O Banco Central também implantou o Red Hat Ansible Automation Platform para criar e oferecer funcionalidades de automação de infraestrutura, assim o PIX pode ser integrado com soluções de automação, permitindo centralizar o gerenciamento. 

"Queríamos criar uma solução que oferecesse transferências financeiras seguras e flexíveis, melhorando a experiência de nosso cliente, enquanto reduzimos os custos por transação", afirma Vicente Fernandes, chefe da Divisão de Arquitetura de Servidores, Armazenamento e Software Básico do Banco Central.

Durante os testes com um volume de 2 mil transações por segundo, o banco processou com sucesso 99% do total em menos de quatro segundos.

Inaugurado em novembro do ano passado, o PIX movimentou em 2020 um total de R$ 150,3 bilhões, em cerca de 176 milhões de transações. 

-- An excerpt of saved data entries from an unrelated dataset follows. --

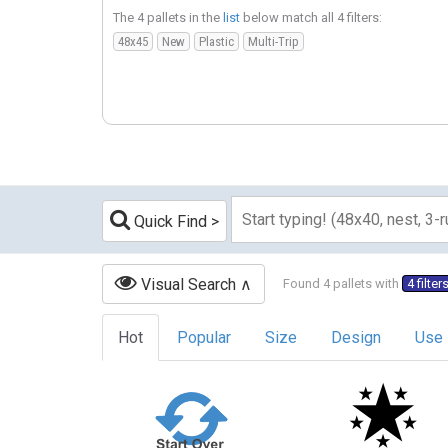
The 4 pallets in the
list
below match all 4 filters:
48x45
New
Plastic
Multi-Trip
Quick Find
Visual Search
Found 4 pallets with
4 filter
Hot
Popular
Size
Design
Use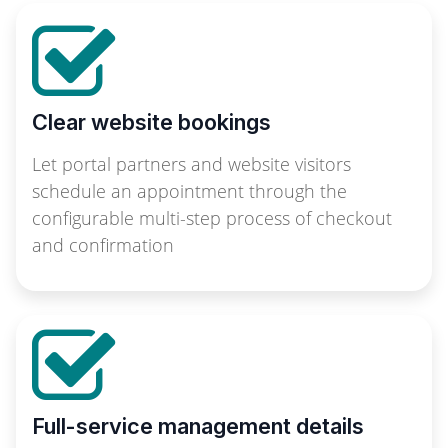
Clear website bookings
Let portal partners and website visitors
schedule an appointment through the
configurable multi-step process of checkout
and confirmation
Full-service management details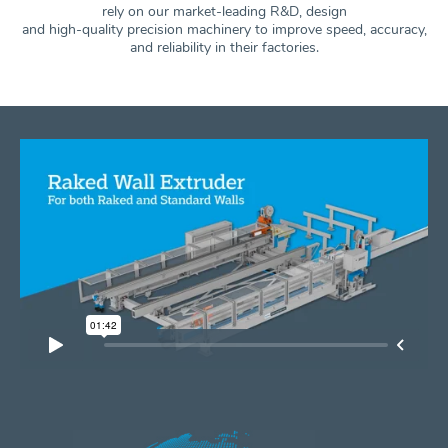
rely on our market-leading R&D, design
and high-quality precision machinery to improve speed, accuracy,
and
reliability in their factories.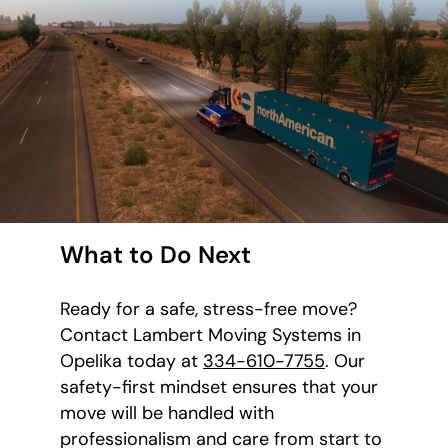
What to Do Next
Ready for a safe, stress-free move?
Contact Lambert Moving Systems in
Opelika today at
334-610-7755
. Our
safety-first mindset ensures that your
move will be handled with
professionalism and care from start to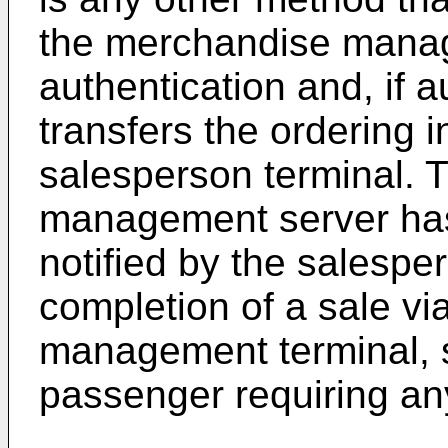
the merchandise manag
authentication and, if a
transfers the ordering i
salesperson terminal.
management server ha
notified by the salespe
completion of a sale v
management terminal, s
passenger requiring a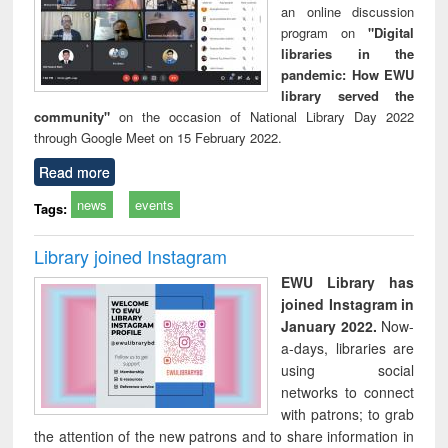
an online discussion
program on
"Digital
libraries in the
pandemic: How EWU
library served the
community"
on the occasion of National Library Day 2022
through Google Meet on 15 February 2022.
Read more
news
events
Tags:
Library joined Instagram
EWU Library has
joined Instagram in
January 2022.
Now-
a-days, libraries are
using social
networks to connect
with patrons; to grab
the attention of the new patrons and to share information in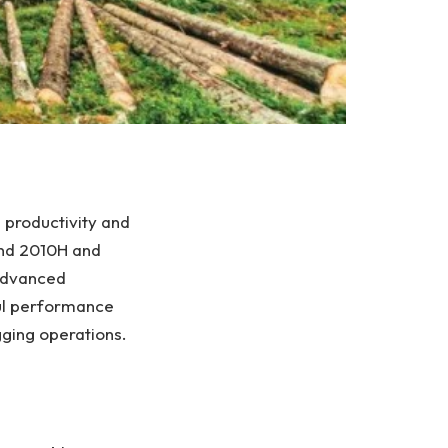
 productivity and
and 2010H and
 advanced
ul performance
gging operations.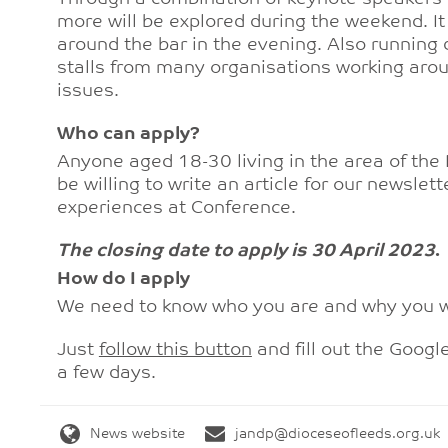
more will be explored during the weekend. It 
around the bar in the evening. Also running d
stalls from many organisations working aroun
issues.
Who can apply?
Anyone aged 18-30 living in the area of the
be willing to write an article for our newsle
experiences at Conference.
The closing date to apply is 30 April 2023
.
How do I apply
We need to know who you are and why you w
Just
follow this button
and fill out the Googl
a few days.
News website
jandp@dioceseofleeds.org.uk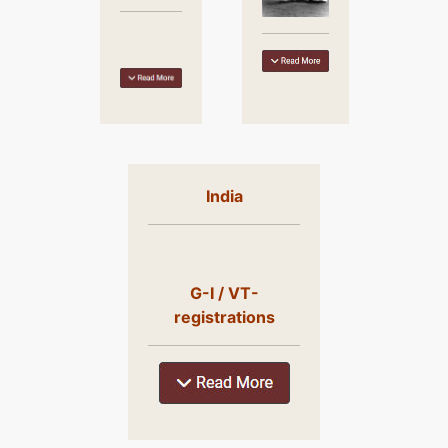
India
G-I / VT-
registrations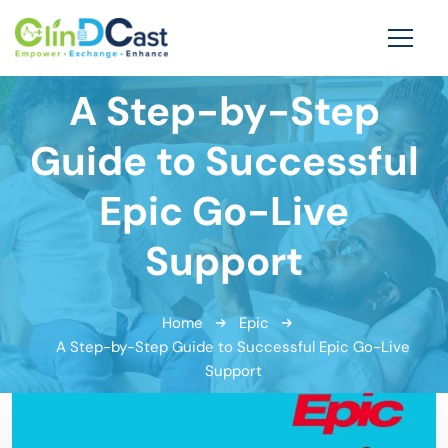
A Step-by-Step
Guide to Successful
Epic Go-Live
Support
Home
Epic
A Step-by-Step Guide to Successful Epic Go-Live
Support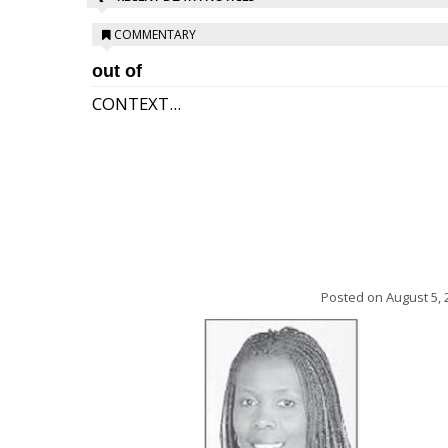
COMMENTARY
out of
CONTEXT...
Posted on
August 5,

Até agora, a grande maioria dos pagamentos (85%) é entre pessoas físicas, mas isso deve mudar à medida em que mais empresas passem a aceitar pagamentos.

A partir de março, será possível incluir no PIX juros, multas, descontos e data de vencimento, o que transforma o meio em algo mais parecido com um boleto bancário. 

Outra inovação prevista é a possibilidade de pagar em parcelas, como um cartão de crédito, com a diferença de que será necessário ter o dinheiro suficiente na conta para pagar a compra inteira.